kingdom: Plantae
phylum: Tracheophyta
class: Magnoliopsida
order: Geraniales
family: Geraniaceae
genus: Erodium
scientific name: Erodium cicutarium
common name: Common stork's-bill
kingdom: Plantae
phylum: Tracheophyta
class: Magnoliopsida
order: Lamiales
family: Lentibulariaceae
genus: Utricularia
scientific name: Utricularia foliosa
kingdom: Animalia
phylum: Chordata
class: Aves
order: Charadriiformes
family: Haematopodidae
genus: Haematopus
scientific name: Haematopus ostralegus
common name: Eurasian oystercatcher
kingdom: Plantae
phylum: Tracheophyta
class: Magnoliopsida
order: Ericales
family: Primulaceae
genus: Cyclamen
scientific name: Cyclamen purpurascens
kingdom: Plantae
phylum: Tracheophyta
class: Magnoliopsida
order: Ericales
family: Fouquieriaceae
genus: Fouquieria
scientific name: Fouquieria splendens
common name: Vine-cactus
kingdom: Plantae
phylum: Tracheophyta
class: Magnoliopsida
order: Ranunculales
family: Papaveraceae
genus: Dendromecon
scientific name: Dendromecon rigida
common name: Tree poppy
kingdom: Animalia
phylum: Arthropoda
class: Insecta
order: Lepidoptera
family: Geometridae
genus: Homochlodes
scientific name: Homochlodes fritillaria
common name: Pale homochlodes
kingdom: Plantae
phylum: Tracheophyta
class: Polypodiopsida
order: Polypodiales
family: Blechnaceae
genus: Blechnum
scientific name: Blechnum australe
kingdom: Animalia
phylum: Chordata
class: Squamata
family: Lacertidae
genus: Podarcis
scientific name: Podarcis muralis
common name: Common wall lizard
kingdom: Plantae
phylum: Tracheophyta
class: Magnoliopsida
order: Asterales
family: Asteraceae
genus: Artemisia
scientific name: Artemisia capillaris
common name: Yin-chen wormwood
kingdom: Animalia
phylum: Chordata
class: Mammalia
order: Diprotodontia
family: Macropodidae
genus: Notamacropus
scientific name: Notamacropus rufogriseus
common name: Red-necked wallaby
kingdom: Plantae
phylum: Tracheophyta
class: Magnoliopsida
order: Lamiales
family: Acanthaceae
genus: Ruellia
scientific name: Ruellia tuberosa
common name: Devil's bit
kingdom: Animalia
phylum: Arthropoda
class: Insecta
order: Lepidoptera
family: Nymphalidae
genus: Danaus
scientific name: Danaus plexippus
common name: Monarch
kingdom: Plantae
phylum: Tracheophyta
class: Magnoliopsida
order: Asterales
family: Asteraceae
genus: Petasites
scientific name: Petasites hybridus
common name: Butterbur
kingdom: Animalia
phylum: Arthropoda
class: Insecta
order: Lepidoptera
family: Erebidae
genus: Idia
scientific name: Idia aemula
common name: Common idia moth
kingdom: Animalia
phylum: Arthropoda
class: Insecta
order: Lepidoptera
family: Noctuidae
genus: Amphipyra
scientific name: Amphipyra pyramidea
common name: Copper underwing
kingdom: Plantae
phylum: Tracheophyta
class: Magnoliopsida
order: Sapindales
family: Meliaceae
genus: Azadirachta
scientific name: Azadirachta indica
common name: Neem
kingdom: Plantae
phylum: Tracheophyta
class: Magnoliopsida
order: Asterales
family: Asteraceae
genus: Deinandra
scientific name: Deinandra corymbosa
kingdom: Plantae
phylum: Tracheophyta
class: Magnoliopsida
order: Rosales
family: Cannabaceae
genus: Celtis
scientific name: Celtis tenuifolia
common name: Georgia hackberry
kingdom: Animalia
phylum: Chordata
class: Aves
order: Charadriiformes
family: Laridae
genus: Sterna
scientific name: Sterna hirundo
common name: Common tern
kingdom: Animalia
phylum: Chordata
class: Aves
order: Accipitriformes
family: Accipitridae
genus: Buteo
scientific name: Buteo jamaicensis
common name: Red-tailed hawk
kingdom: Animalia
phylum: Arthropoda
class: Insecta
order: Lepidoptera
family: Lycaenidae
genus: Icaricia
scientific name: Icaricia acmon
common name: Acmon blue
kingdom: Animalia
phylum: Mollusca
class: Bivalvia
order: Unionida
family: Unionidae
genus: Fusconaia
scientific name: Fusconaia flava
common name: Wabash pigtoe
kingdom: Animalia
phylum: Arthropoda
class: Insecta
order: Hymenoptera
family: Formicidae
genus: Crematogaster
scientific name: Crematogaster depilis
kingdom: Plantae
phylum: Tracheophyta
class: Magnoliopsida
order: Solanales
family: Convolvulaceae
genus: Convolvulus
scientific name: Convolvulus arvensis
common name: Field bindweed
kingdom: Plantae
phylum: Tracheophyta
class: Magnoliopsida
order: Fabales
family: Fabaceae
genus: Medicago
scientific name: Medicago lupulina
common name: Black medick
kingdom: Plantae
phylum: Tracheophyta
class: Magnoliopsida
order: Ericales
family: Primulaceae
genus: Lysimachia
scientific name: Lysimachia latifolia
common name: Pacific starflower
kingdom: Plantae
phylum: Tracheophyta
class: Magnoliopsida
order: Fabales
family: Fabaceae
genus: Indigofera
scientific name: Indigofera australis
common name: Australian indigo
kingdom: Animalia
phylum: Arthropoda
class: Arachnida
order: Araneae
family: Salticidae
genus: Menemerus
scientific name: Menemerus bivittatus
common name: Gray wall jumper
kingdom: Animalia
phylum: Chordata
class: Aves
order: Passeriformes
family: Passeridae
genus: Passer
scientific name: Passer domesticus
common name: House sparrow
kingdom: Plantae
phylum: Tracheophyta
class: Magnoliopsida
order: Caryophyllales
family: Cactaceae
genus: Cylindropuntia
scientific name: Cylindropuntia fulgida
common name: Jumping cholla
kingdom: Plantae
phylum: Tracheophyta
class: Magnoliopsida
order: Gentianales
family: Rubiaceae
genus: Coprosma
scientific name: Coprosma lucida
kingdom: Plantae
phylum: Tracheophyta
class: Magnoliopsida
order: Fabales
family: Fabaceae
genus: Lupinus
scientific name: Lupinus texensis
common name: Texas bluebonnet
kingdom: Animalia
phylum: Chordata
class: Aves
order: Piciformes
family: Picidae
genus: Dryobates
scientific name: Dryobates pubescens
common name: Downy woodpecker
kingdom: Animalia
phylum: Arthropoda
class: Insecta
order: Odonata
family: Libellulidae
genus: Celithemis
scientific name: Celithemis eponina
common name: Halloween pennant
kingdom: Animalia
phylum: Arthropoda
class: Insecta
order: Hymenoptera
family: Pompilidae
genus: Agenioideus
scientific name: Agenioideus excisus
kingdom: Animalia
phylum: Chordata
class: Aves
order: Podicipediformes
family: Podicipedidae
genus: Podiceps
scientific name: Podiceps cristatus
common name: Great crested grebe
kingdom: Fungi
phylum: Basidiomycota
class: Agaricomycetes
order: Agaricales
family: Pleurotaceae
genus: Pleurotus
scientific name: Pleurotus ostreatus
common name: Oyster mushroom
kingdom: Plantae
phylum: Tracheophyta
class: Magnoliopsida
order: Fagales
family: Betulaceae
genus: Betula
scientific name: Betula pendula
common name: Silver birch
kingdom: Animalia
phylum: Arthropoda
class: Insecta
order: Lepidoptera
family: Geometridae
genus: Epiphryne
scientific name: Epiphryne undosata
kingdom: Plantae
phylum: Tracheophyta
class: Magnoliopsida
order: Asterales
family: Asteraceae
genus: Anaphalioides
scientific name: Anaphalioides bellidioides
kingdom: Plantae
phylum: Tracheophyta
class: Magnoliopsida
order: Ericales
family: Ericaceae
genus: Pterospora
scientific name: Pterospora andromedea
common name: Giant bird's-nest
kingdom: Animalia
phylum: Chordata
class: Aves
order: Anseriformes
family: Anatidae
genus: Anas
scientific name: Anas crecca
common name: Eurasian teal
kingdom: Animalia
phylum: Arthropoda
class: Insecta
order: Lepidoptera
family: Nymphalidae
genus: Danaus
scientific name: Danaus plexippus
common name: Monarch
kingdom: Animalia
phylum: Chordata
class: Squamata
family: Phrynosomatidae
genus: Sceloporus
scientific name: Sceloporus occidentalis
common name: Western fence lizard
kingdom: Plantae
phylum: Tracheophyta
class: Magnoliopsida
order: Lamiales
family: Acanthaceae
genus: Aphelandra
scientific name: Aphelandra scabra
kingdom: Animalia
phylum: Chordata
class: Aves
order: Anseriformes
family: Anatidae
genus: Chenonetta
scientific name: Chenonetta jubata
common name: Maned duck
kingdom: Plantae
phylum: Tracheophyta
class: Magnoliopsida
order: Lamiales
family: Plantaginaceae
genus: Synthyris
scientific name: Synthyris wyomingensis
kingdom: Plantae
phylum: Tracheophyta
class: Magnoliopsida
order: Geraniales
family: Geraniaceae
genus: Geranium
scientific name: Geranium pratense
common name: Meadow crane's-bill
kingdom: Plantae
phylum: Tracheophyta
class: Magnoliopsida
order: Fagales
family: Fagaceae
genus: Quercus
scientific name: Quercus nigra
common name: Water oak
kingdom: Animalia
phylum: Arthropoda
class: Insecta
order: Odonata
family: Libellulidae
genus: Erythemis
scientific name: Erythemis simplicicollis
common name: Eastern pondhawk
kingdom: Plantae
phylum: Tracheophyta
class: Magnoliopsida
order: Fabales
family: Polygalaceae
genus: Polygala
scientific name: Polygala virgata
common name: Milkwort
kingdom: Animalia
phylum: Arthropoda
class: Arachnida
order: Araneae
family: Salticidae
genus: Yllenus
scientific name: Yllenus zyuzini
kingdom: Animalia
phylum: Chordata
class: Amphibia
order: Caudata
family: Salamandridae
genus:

STATED TASK
Copy the data from the line with "scientific name: Ruellia tuberosa" through the line with "scientific name: Amphipyra pyramidea", substituting "vernacular name" for each "common name" and keeping everything else the same.

COMPLETED TASK
scientific name: Ruellia tuberosa
vernacular name: Devil's bit
kingdom: Animalia
phylum: Arthropoda
class: Insecta
order: Lepidoptera
family: Nymphalidae
genus: Danaus
scientific name: Danaus plexippus
vernacular name: Monarch
kingdom: Plantae
phylum: Tracheophyta
class: Magnoliopsida
order: Asterales
family: Asteraceae
genus: Petasites
scientific name: Petasites hybridus
vernacular name: Butterbur
kingdom: Animalia
phylum: Arthropoda
class: Insecta
order: Lepidoptera
family: Erebidae
genus: Idia
scientific name: Idia aemula
vernacular name: Common idia moth
kingdom: Animalia
phylum: Arthropoda
class: Insecta
order: Lepidoptera
family: Noctuidae
genus: Amphipyra
scientific name: Amphipyra pyramidea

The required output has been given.